*Information supplied*:
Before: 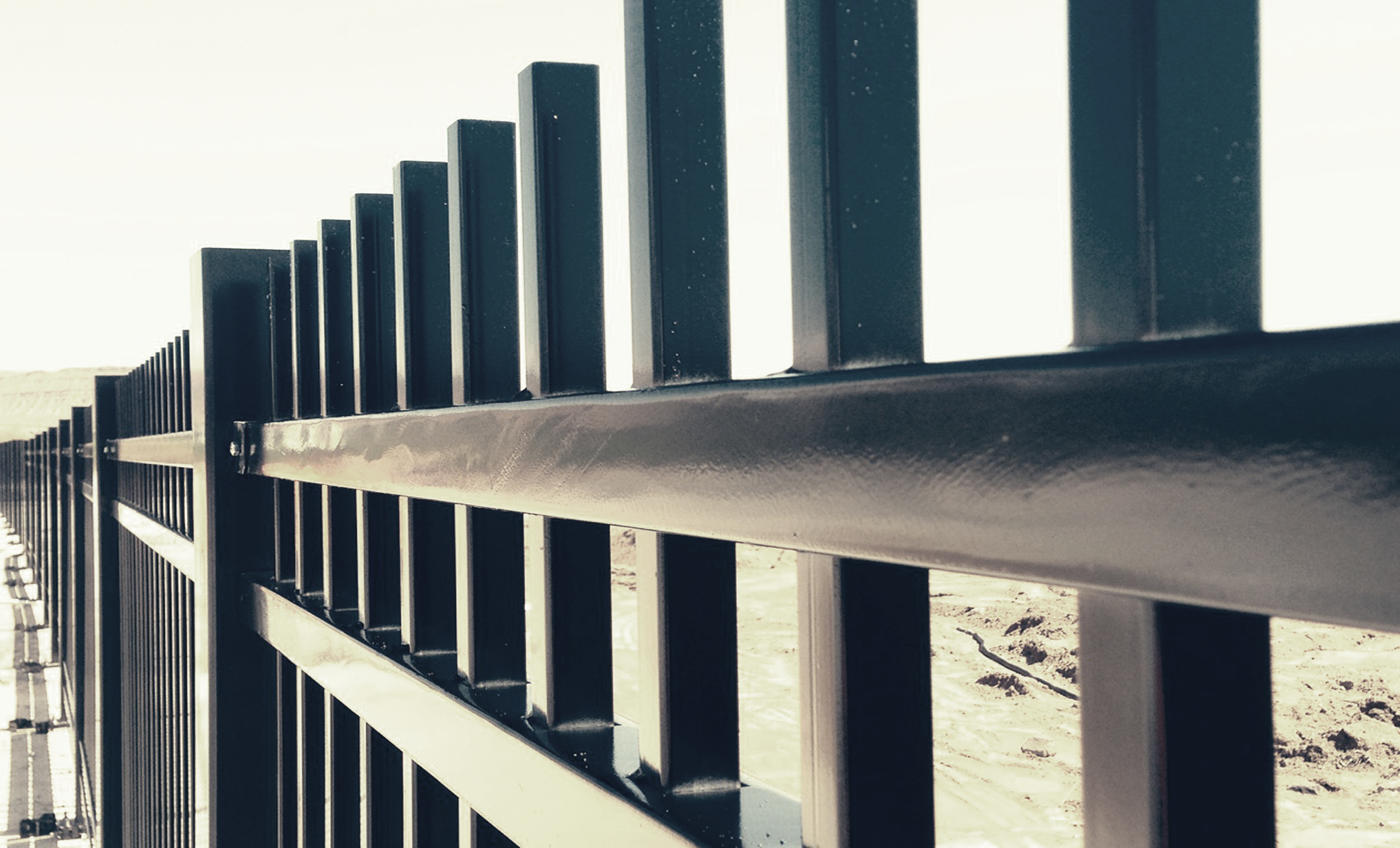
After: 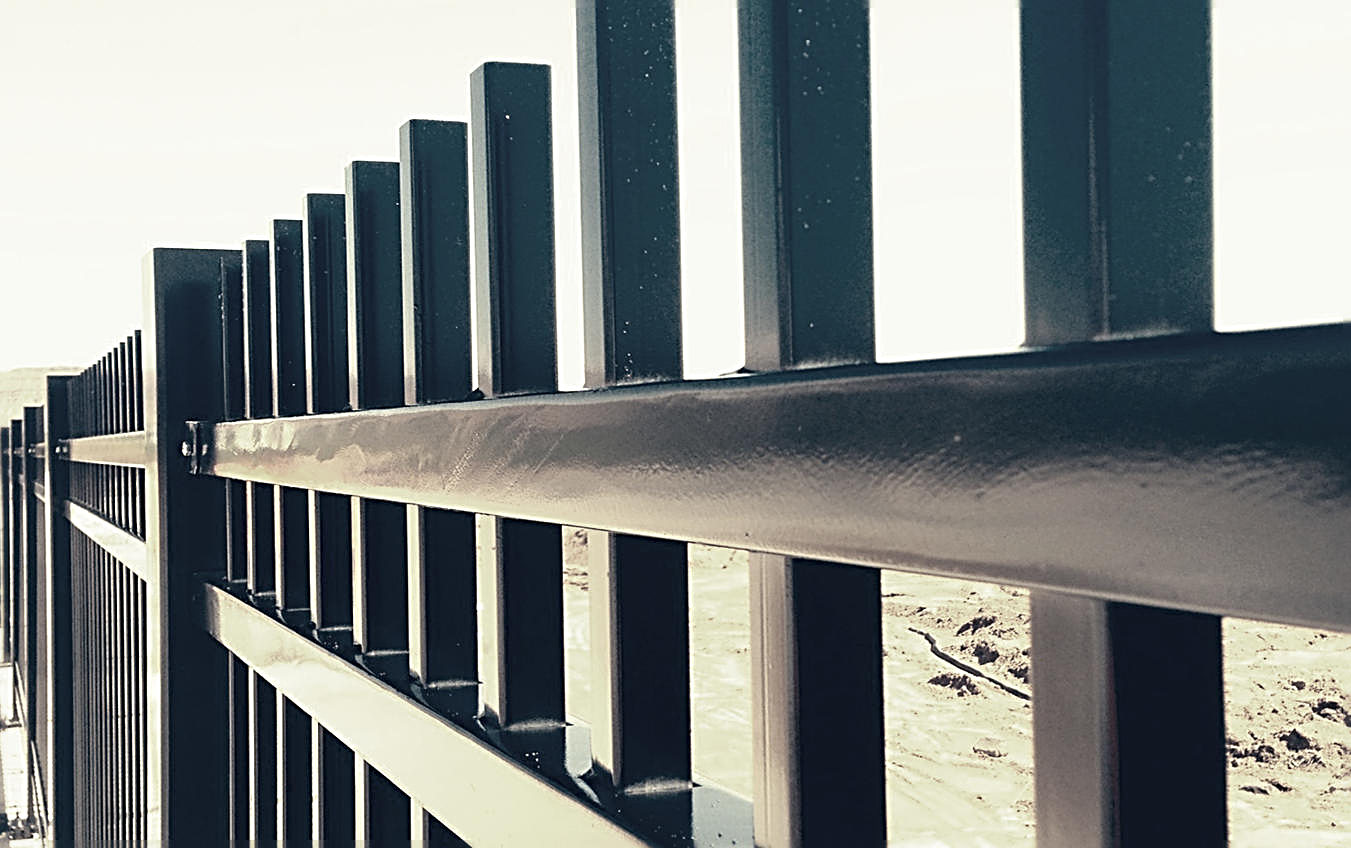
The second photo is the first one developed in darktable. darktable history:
crop and rotate: left 3.448%
sharpen: radius 3.017, amount 0.771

*Direction*:
Rewrite the data above with "photo" replaced by "image" and everything else unchanged. Leave the pictures out of your output.

*Task output*:
Before: 
After: 
The second image is the first one developed in darktable. darktable history:
crop and rotate: left 3.448%
sharpen: radius 3.017, amount 0.771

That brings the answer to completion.